--- START ---

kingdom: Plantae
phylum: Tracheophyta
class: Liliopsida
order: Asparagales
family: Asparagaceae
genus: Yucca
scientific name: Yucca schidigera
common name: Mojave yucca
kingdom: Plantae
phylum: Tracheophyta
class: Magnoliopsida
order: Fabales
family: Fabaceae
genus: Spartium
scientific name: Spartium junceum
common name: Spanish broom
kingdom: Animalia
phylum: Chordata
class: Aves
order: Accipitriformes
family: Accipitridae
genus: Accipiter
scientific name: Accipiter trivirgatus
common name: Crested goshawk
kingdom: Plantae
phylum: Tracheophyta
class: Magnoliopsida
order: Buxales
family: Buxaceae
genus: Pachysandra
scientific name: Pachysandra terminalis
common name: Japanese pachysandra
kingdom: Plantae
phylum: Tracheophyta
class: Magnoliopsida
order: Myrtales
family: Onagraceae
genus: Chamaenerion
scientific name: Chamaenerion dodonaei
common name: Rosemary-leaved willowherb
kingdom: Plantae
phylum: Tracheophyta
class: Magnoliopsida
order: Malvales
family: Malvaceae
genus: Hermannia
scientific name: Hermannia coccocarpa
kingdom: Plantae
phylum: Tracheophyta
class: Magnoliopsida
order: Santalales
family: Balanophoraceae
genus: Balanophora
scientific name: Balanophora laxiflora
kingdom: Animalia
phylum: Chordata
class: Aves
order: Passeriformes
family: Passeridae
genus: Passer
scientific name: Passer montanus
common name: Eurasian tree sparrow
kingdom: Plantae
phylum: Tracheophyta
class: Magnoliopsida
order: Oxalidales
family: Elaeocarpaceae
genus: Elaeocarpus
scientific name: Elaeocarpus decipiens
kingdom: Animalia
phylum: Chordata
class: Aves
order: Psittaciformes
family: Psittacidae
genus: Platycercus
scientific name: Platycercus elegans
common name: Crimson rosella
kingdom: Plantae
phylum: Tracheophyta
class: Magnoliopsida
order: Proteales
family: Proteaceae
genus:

--- END ---

WORK TO BE COMPLETED
Swap "common name" for "vernacular name" everywhere it occurs in the material above, and reproduce every line otherwise unchanged.

ANSWER
kingdom: Plantae
phylum: Tracheophyta
class: Liliopsida
order: Asparagales
family: Asparagaceae
genus: Yucca
scientific name: Yucca schidigera
vernacular name: Mojave yucca
kingdom: Plantae
phylum: Tracheophyta
class: Magnoliopsida
order: Fabales
family: Fabaceae
genus: Spartium
scientific name: Spartium junceum
vernacular name: Spanish broom
kingdom: Animalia
phylum: Chordata
class: Aves
order: Accipitriformes
family: Accipitridae
genus: Accipiter
scientific name: Accipiter trivirgatus
vernacular name: Crested goshawk
kingdom: Plantae
phylum: Tracheophyta
class: Magnoliopsida
order: Buxales
family: Buxaceae
genus: Pachysandra
scientific name: Pachysandra terminalis
vernacular name: Japanese pachysandra
kingdom: Plantae
phylum: Tracheophyta
class: Magnoliopsida
order: Myrtales
family: Onagraceae
genus: Chamaenerion
scientific name: Chamaenerion dodonaei
vernacular name: Rosemary-leaved willowherb
kingdom: Plantae
phylum: Tracheophyta
class: Magnoliopsida
order: Malvales
family: Malvaceae
genus: Hermannia
scientific name: Hermannia coccocarpa
kingdom: Plantae
phylum: Tracheophyta
class: Magnoliopsida
order: Santalales
family: Balanophoraceae
genus: Balanophora
scientific name: Balanophora laxiflora
kingdom: Animalia
phylum: Chordata
class: Aves
order: Passeriformes
family: Passeridae
genus: Passer
scientific name: Passer montanus
vernacular name: Eurasian tree sparrow
kingdom: Plantae
phylum: Tracheophyta
class: Magnoliopsida
order: Oxalidales
family: Elaeocarpaceae
genus: Elaeocarpus
scientific name: Elaeocarpus decipiens
kingdom: Animalia
phylum: Chordata
class: Aves
order: Psittaciformes
family: Psittacidae
genus: Platycercus
scientific name: Platycercus elegans
vernacular name: Crimson rosella
kingdom: Plantae
phylum: Tracheophyta
class: Magnoliopsida
order: Proteales
family: Proteaceae
genus:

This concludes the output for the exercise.